Jim’s experience brought him to understand, over the course of his educational and professional life, how conflict impacts an organization. He became an expert at teaching people how to resolve it, even teaching conflict resolution at the doctoral level. His initial interest was personal.
“I was really good at creating conflict,” he said. “I was not good at resolving conflict. I learned that I needed to take responsibility for my own crap, but I learned it early on coming here that there’s a lot of my own stuff that I continue to work through. So, as I dealt with my character flaws, I helped the team deal with issues as they arose.
"Talk about synergy and unity and the ability to share ideas and thoughts! This is what moved us, moved our team to be a place where people wanted to be.”
He’s not exaggerating. Jim retired after three decades from a role with an average turnover of two years. At the time of his retirement, every member of his team had been there for at least 12 years, including a youth pastor who had spent 19 years in a position that boasts an average turnover of a single year. In addition to this longevity, the church also had a pipeline of leaders Jim and his team were actively developing, which he said helped the church grow, stay relevant and remain flexible.
Leveraging Decades of Experience
After Jim retired from Highlands, he took some time off to focus on his family and do some reflecting. During this time, his friend Tom Dabasinskas told him about OneAccord. Jim started paying attention to what OneAccord was up to, and early this year decided to join the team.
“I wanted to leverage my gifts and my experience in a meaningful way,” Jim said. “OneAccord is a place to build a team, as well as a place to work through a team that is pretty selfless. It’s not about money, it’s about making a difference. That’s what I see. And business men and women, they know how to make money, but what most impressed me about the men and women I’m meeting at OneAccord is they know how to make a life.
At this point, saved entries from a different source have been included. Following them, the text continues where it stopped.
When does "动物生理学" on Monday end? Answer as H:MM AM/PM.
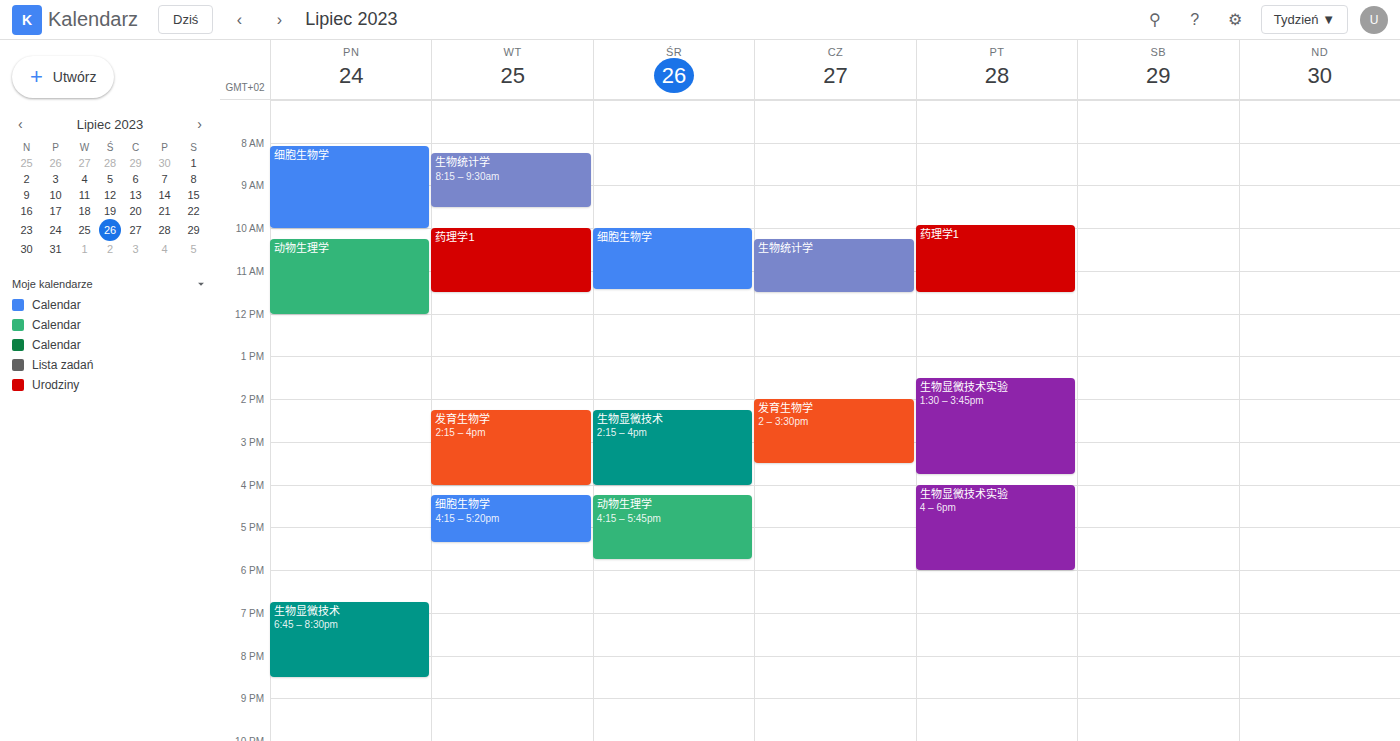
12:00 PMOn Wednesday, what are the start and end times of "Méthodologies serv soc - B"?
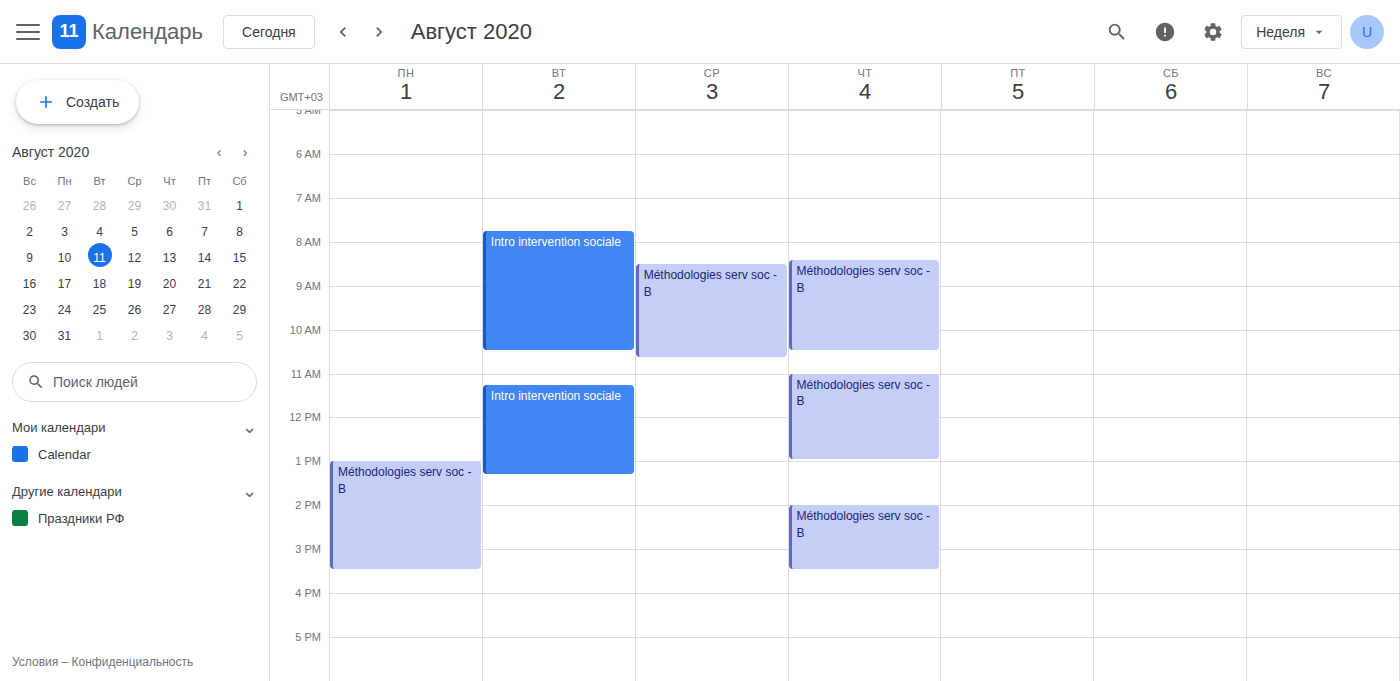
8:30 AM to 10:40 AMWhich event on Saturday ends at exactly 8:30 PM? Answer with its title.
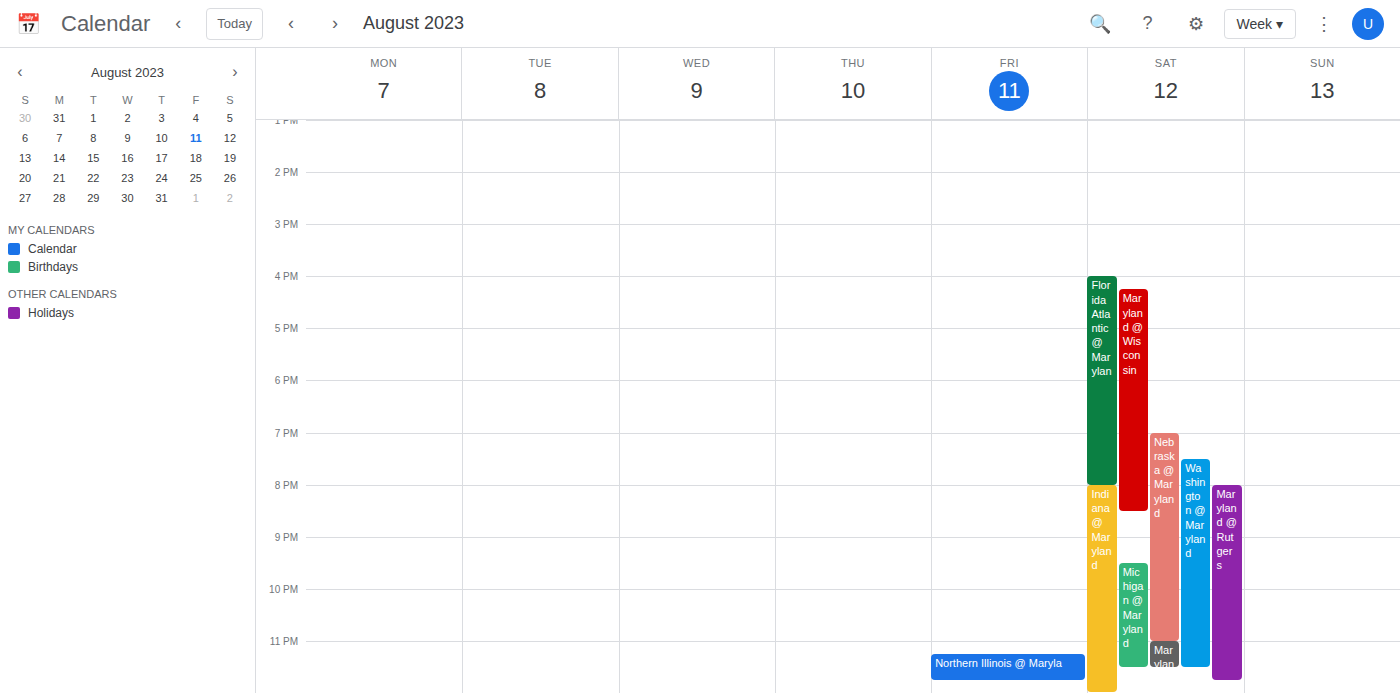
"Maryland @ Wisconsin"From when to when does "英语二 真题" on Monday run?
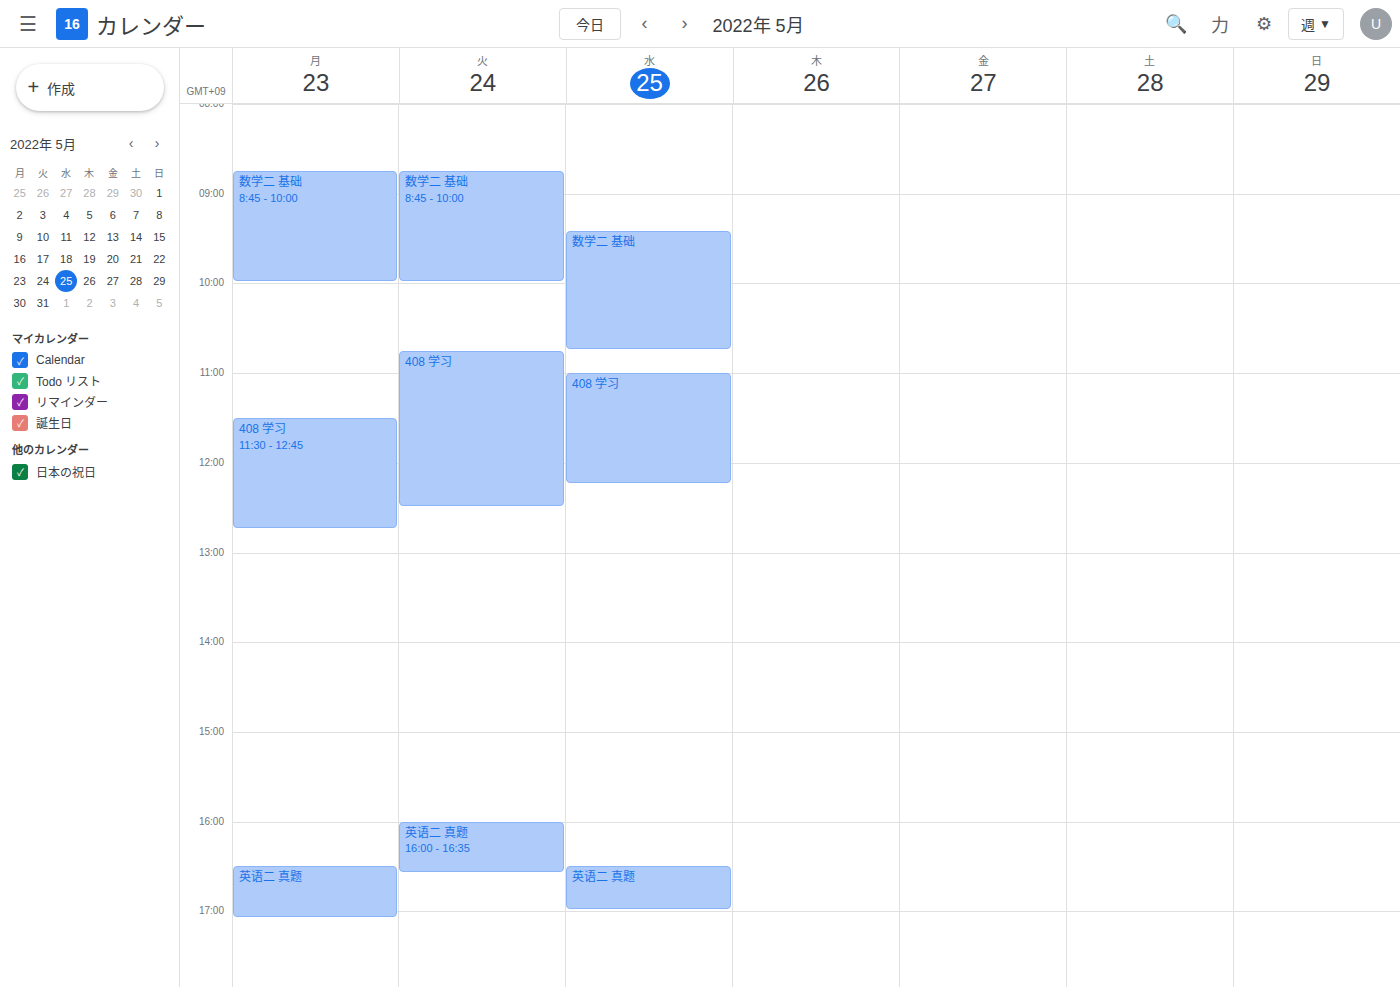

They live life meaningfully, they live life on purpose.
“There’s more to life than money. I see that — the OneAccord model is about principally speaking to leaders with compassion and truth, to care. We really do care about the leader, the founder, the team, and we’re going to speak the truth. We’re skilled, we know how to do that well. As we address leadership issues, they‘re going to be more effective.”
When Jim isn’t working, he enjoys scuba diving, hiking and wakeboarding. When it gets really cold, he and his wife, Lauri, love to visit the sunshine and warm waters of Mexico or Hawaii. Lauri still lives with the diagnosis of terminal cancer she received more than 30 years ago.
“She’s infinitely rare with what she has, her case,” said Jim. “People who have this die from it. Ninety-nine percent get it age 60 and older — she was diagnosed in her twenties. She’s gone through therapies and treatments and on and on and on. We live each day as if it’s our last and we love life. She’s amazing.”
Jim and Lauri have four adult children. The first three were grown and out of the house when they decided to adopt their youngest, an at-risk 7-year-old from Siberia who is now in college.